SHARE LET’S GIVE NFL, NCAA PARITY THE BOOT

Having received my two front teeth years ago, all I want for the holiday this season is for parity to be given the boot.

In the NFL, the mediocrity of a 7-7 record is being rewarded in playoff excitement. Send the .500 teams home now.In college basketball, the NCAA's plan to equalize the teams is resulting in upstarts beating long-time powers. But isn't the best of sport the times when Goliath slays David? What if there's no David?

"In 1992, the NCAA switched the start of practice from October 15 to November 1 and we heard coaches, players and members of the media complain," says Jim Nantz of CBS. "The thinking was that the shorter pre-season would act as an equalizer by contributing to early-season upsets and the ultimate achievement of marginal teams into the (tournament) field of 64. It sounded like a viable theory.

"In contrast, this year the NCAA gave back the 16 days allowing coaches and players more time together in the pre-season. However, we are still looking at three different number-one teams in three weeks. Pre-season Top 25 teams are suffering startling upsets to non-ranked opponents."

Nantz will see parity up close Saturday when Indiana, which surprisingly lost three of its first five games, plays Kansas at 2 p.m. on KSL-TV.

Switching channels:

Wishful thinking or not, NCAA officials envision accelerated growth in the women's basketball tournament once television coverage shifts from CBS to ESPN in 1996.

"We had two priorities for the women's basketball championship," remarks NCAA Executive Director Cedric Dempsey. "A day of rest between the semifinal and final, and live coverage of earlier rounds."

ESPN and ESPN2 will televise 23 games each year - eight games from the round of 32, all eight regional semifinal games, all four regional finals, both national semifinals and the championship game.

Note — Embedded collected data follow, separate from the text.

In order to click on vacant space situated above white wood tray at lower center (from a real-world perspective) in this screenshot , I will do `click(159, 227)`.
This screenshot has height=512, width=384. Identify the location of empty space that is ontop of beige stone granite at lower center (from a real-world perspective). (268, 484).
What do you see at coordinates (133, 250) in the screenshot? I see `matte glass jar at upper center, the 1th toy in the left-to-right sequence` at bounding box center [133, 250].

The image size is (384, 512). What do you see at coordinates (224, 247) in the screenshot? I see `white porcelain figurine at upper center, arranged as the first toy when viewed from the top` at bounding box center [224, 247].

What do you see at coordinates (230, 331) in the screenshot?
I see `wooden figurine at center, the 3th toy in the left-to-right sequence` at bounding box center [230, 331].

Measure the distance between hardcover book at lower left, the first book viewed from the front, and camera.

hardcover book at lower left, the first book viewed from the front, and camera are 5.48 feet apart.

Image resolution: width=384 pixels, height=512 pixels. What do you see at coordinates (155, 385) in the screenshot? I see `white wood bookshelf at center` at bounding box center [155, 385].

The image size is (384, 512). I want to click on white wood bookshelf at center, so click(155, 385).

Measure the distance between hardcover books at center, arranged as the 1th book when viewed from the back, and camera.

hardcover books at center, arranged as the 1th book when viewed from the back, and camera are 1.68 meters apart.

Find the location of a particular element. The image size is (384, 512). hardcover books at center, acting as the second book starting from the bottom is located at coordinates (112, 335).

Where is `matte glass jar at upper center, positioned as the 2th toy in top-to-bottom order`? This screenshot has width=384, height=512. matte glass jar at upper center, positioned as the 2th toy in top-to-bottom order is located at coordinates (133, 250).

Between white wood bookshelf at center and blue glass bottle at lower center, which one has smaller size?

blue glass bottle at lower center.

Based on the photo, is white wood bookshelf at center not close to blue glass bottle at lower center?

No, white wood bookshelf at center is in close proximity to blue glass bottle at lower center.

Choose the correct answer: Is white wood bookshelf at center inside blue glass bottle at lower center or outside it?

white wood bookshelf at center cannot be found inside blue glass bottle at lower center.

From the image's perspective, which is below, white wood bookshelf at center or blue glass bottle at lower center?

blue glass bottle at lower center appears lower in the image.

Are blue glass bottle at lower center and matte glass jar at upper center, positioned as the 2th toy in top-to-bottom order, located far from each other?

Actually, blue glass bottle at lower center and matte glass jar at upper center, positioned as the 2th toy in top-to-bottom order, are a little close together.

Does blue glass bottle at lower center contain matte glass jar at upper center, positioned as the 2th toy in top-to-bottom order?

The national semifinals will now be contested on Fridays, with the title game contested on Sundays in prime time. ...

I almost fell off the bed and crushed the dog Sunday when NBC's Charlie Jones shamelessly - or ignorantly - hyped the final minutes of the Broncos-Raiders game. With savior John Elway on the sidelines, there was no chance of Denver erasing a 17-point lead in the final three minutes. But Jones made it sound as if overtime was a near-certainty. Too bad Randy Gross, one of the most honest analysts on NFL telecasts, didn't make his partner sit in a corner for the remainder of the game.